Task instructions:
Of the entries below, return exactly those lines that fall between the one containing "ソランジュ・ブラン 著／下澤和義・土屋昌明 編訳" and the one containing "w sposób uniemożliwiający połączenie.", the two end lines included.

Record excerpts:
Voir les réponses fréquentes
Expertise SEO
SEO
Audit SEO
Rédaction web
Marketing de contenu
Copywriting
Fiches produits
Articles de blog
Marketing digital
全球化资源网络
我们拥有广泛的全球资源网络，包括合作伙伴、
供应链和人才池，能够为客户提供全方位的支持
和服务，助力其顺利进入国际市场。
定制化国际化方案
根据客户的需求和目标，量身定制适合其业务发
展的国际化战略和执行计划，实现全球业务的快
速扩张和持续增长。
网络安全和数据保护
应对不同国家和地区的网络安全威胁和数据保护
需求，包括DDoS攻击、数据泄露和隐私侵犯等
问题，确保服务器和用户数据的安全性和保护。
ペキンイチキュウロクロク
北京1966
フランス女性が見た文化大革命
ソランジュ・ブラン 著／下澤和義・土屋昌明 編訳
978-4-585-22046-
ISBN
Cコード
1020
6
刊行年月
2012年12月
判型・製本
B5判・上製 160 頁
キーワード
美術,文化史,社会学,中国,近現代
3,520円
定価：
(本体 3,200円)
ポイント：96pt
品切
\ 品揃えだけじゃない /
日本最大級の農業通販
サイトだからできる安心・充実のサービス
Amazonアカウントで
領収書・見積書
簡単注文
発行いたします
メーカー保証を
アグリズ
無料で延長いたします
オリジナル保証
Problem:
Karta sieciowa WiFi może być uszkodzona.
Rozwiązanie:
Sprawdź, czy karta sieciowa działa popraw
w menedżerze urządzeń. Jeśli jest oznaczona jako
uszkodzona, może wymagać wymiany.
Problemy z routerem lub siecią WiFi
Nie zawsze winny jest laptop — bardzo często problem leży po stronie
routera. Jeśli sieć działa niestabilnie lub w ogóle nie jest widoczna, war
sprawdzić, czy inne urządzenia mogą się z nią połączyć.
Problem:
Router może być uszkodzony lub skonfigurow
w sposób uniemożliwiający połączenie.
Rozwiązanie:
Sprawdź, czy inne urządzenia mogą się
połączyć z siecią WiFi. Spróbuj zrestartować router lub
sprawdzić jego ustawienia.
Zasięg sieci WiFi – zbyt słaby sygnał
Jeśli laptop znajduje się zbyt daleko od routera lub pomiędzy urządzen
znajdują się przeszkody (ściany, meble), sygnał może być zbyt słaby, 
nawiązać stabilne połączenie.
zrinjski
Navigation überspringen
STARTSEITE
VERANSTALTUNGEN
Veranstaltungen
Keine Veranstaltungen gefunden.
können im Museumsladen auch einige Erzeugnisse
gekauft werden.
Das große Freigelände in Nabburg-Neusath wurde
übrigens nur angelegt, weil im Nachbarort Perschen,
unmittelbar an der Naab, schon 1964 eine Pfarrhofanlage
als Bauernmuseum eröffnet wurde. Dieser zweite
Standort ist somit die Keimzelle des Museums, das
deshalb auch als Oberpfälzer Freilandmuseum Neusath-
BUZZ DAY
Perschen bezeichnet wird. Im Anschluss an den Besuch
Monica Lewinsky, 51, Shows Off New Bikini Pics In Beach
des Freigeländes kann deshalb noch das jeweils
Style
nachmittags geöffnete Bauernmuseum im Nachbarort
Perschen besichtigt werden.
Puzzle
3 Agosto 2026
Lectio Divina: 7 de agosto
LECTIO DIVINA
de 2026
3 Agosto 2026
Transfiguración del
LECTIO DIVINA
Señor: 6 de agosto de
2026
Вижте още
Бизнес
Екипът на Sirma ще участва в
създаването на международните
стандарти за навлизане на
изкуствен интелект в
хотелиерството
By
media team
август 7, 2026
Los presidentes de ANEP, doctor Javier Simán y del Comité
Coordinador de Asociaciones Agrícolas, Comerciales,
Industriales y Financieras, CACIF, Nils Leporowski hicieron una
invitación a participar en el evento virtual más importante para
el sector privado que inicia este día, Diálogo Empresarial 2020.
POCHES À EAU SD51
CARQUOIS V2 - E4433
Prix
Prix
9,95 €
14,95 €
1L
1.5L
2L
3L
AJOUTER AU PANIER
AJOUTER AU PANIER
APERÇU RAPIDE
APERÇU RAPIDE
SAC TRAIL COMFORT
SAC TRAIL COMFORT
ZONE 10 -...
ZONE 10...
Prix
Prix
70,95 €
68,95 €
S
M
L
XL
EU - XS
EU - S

Result for this task:
ソランジュ・ブラン 著／下澤和義・土屋昌明 編訳
978-4-585-22046-
ISBN
Cコード
1020
6
刊行年月
2012年12月
判型・製本
B5判・上製 160 頁
キーワード
美術,文化史,社会学,中国,近現代
3,520円
定価：
(本体 3,200円)
ポイント：96pt
品切
\ 品揃えだけじゃない /
日本最大級の農業通販
サイトだからできる安心・充実のサービス
Amazonアカウントで
領収書・見積書
簡単注文
発行いたします
メーカー保証を
アグリズ
無料で延長いたします
オリジナル保証
Problem:
Karta sieciowa WiFi może być uszkodzona.
Rozwiązanie:
Sprawdź, czy karta sieciowa działa popraw
w menedżerze urządzeń. Jeśli jest oznaczona jako
uszkodzona, może wymagać wymiany.
Problemy z routerem lub siecią WiFi
Nie zawsze winny jest laptop — bardzo często problem leży po stronie
routera. Jeśli sieć działa niestabilnie lub w ogóle nie jest widoczna, war
sprawdzić, czy inne urządzenia mogą się z nią połączyć.
Problem:
Router może być uszkodzony lub skonfigurow
w sposób uniemożliwiający połączenie.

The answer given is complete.